As a proof of concept, tests on cells in a laboratory setting suggest that the treatment improves electrical excitability enough to prevent human abnormalities like arrhythmias. Within live mice, the results demonstrate that the sodium ion channels are active in the hearts, showing trends toward improved excitability. However, further tests are needed to measure how much of an improvement is made on the whole-heart level, and whether it is enough to rescue electrical function in damaged or diseased heart tissue to be used as a viable treatment.
Moving forward, the researchers have already identified different bacterial sodium channel genes that work better in preliminary benchtop studies. The team is also working with the laboratories of Craig Henriquez, professor of biomedical engineering at Duke, and Andrew Landstrom, director of the Duke Pediatric Research Scholars Program, to test the ability of these genes to restore heart functionality in mouse models that mimic human heart diseases.

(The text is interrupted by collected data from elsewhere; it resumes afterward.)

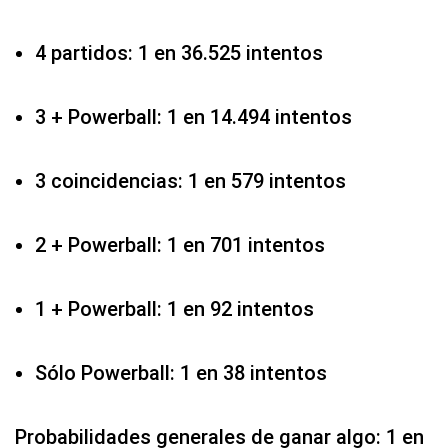
4 partidos: 1 en 36.525 intentos
3 + Powerball: 1 en 14.494 intentos
3 coincidencias: 1 en 579 intentos
2 + Powerball: 1 en 701 intentos
1 + Powerball: 1 en 92 intentos
Sólo Powerball: 1 en 38 intentos
Probabilidades generales de ganar algo: 1 en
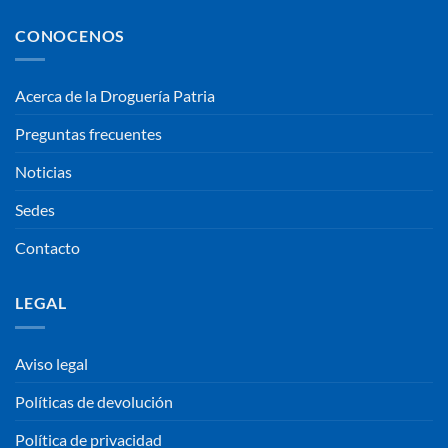
CONOCENOS
Acerca de la Droguería Patria
Preguntas frecuentes
Noticias
Sedes
Contacto
LEGAL
Aviso legal
Políticas de devolución
Política de privacidad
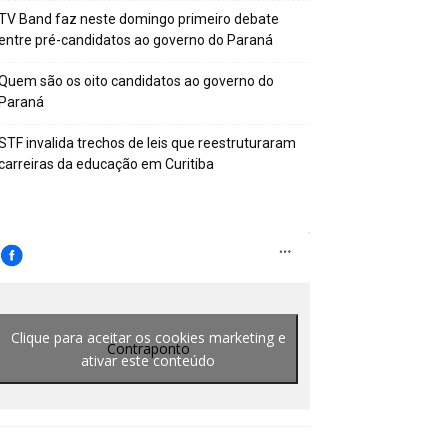
TV Band faz neste domingo primeiro debate
entre pré-candidatos ao governo do Paraná
Quem são os oito candidatos ao governo do
Paraná
STF invalida trechos de leis que reestruturaram
carreiras da educação em Curitiba
Clique para aceitar os cookies marketing e
Contraponto
ativar este conteúdo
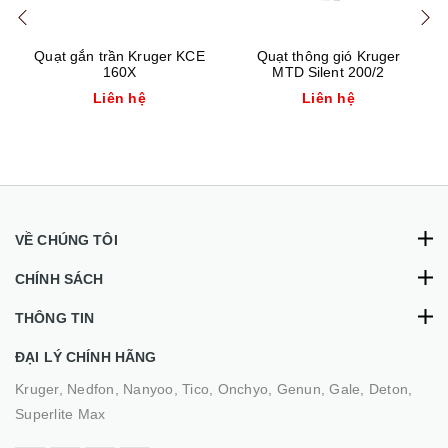
Quạt gắn trần Kruger KCE
Quạt thông gió Kruger
160X
MTD Silent 200/2
Liên hệ
Liên hệ
VỀ CHÚNG TÔI
CHÍNH SÁCH
THÔNG TIN
ĐẠI LÝ CHÍNH HÃNG
Kruger, Nedfon, Nanyoo, Tico, Onchyo, Genun, Gale, Deton,
Superlite Max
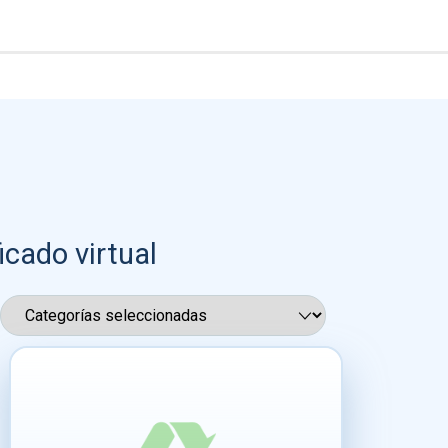
icado virtual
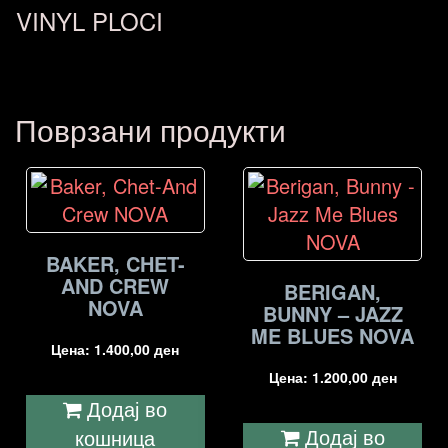
VINYL PLOCI
Поврзани продукти
BAKER, CHET-
AND CREW
BERIGAN,
NOVA
BUNNY – JAZZ
ME BLUES NOVA
Цена:
1.400,00
ден
Цена:
1.200,00
ден
Додај во
Додај во
кошница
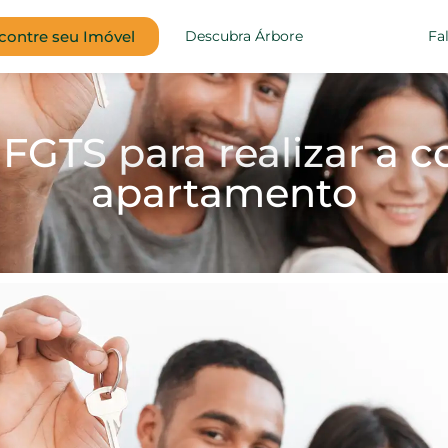
contre seu Imóvel
Descubra Árbore
Fa
FGTS para realizar a 
apartamento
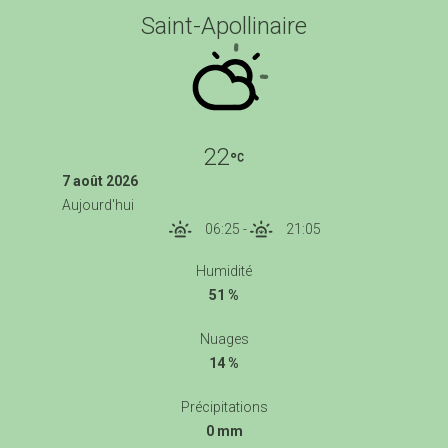
Saint-Apollinaire
22
7 août 2026
Aujourd'hui
06:25
-
21:05
Humidité
51 %
Nuages
14 %
Précipitations
0 mm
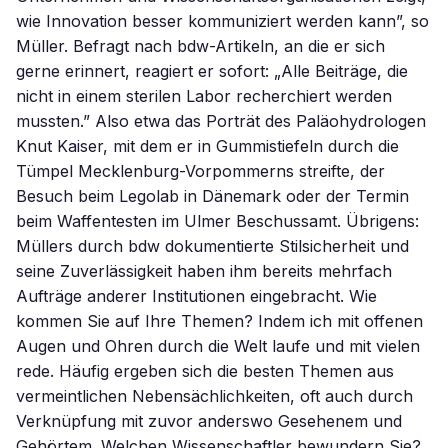
wie Innovation besser kommuniziert werden kann”, so
Müller. Befragt nach bdw-Artikeln, an die er sich
gerne erinnert, reagiert er sofort: „Alle Beiträge, die
nicht in einem sterilen Labor recherchiert werden
mussten.” Also etwa das Porträt des Paläohydrologen
Knut Kaiser, mit dem er in Gummistiefeln durch die
Tümpel Mecklenburg-Vorpommerns streifte, der
Besuch beim Legolab in Dänemark oder der Termin
beim Waffentesten im Ulmer Beschussamt. Übrigens:
Müllers durch bdw dokumentierte Stilsicherheit und
seine Zuverlässigkeit haben ihm bereits mehrfach
Aufträge anderer Institutionen eingebracht. Wie
kommen Sie auf Ihre Themen? Indem ich mit offenen
Augen und Ohren durch die Welt laufe und mit vielen
rede. Häufig ergeben sich die besten Themen aus
vermeintlichen Nebensächlichkeiten, oft auch durch
Verknüpfung mit zuvor anderswo Gesehenem und
Gehörtem. Welchen Wissenschaftler bewundern Sie?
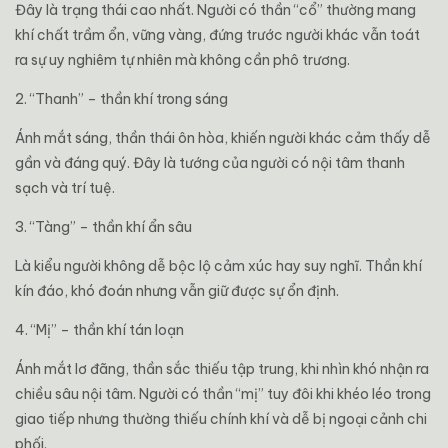
Đây là trạng thái cao nhất. Người có thần “cổ” thường mang
khí chất trầm ổn, vững vàng, đứng trước người khác vẫn toát
ra sự uy nghiêm tự nhiên mà không cần phô trương.
2. “Thanh” – thần khí trong sáng
Ánh mắt sáng, thần thái ôn hòa, khiến người khác cảm thấy dễ
gần và đáng quý. Đây là tướng của người có nội tâm thanh
sạch và trí tuệ.
3. “Tàng” – thần khí ẩn sâu
Là kiểu người không dễ bộc lộ cảm xúc hay suy nghĩ. Thần khí
kín đáo, khó đoán nhưng vẫn giữ được sự ổn định.
4. “Mị” – thần khí tán loạn
Ánh mắt lơ đãng, thần sắc thiếu tập trung, khi nhìn khó nhận ra
chiều sâu nội tâm. Người có thần “mị” tuy đôi khi khéo léo trong
giao tiếp nhưng thường thiếu chính khí và dễ bị ngoại cảnh chi
phối.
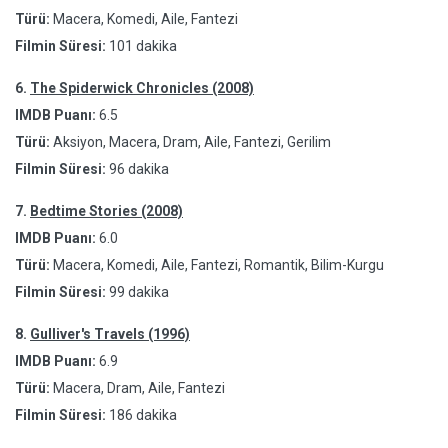
Türü:
Macera, Komedi, Aile, Fantezi
Filmin Süresi:
101 dakika
6.
The Spiderwick Chronicles (2008)
IMDB Puanı:
6.5
Türü:
Aksiyon, Macera, Dram, Aile, Fantezi, Gerilim
Filmin Süresi:
96 dakika
7.
Bedtime Stories (2008)
IMDB Puanı:
6.0
Türü:
Macera, Komedi, Aile, Fantezi, Romantik, Bilim-Kurgu
Filmin Süresi:
99 dakika
8.
Gulliver's Travels (1996)
IMDB Puanı:
6.9
Türü:
Macera, Dram, Aile, Fantezi
Filmin Süresi:
186 dakika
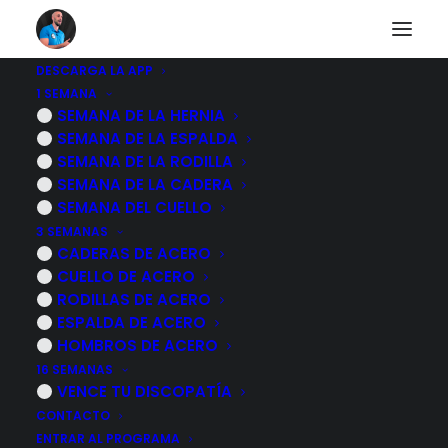
DESCARGA LA APP
1 SEMANA
SEMANA DE LA HERNIA
Nothing Found
SEMANA DE LA ESPALDA
SEMANA DE LA RODILLA
SEMANA DE LA CADERA
It seems we can’t find what you’re looking for.
SEMANA DEL CUELLO
Perhaps searching can help.
3 SEMANAS
CADERAS DE ACERO
CUELLO DE ACERO
RODILLAS DE ACERO
ESPALDA DE ACERO
HOMBROS DE ACERO
16 SEMANAS
VENCE TU DISCOPATÍA
CONTACTO
ENTRAR AL PROGRAMA
PROGRAMAS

“I think this work is really exciting,” Bursac said. “We have been harnessing what nature made billions of years ago to help humans with modern-day disease.”
Reference: “Engineered Bacterial Voltage-Gated Sodium Channel Platform for Cardiac Gene Therapy” by Hung X. Nguyen, Tianyu Wu, Daniel Needs, Hengtao Zhang, Robin M. Perelli, Sophia DeLuca, Rachel Yang, Michael Tian, Andrew P. Landstrom, Craig Henriquez and Nenad Bursac, 2 February 2022. Nature Communications.
This work was supported by the National Institutes of Health (HL134764, HL132389, HL126524, 1U01HL143336-01), the Duke Translating Duke Health Initiative, and the American Heart Association Predoctoral Fellowship (829638).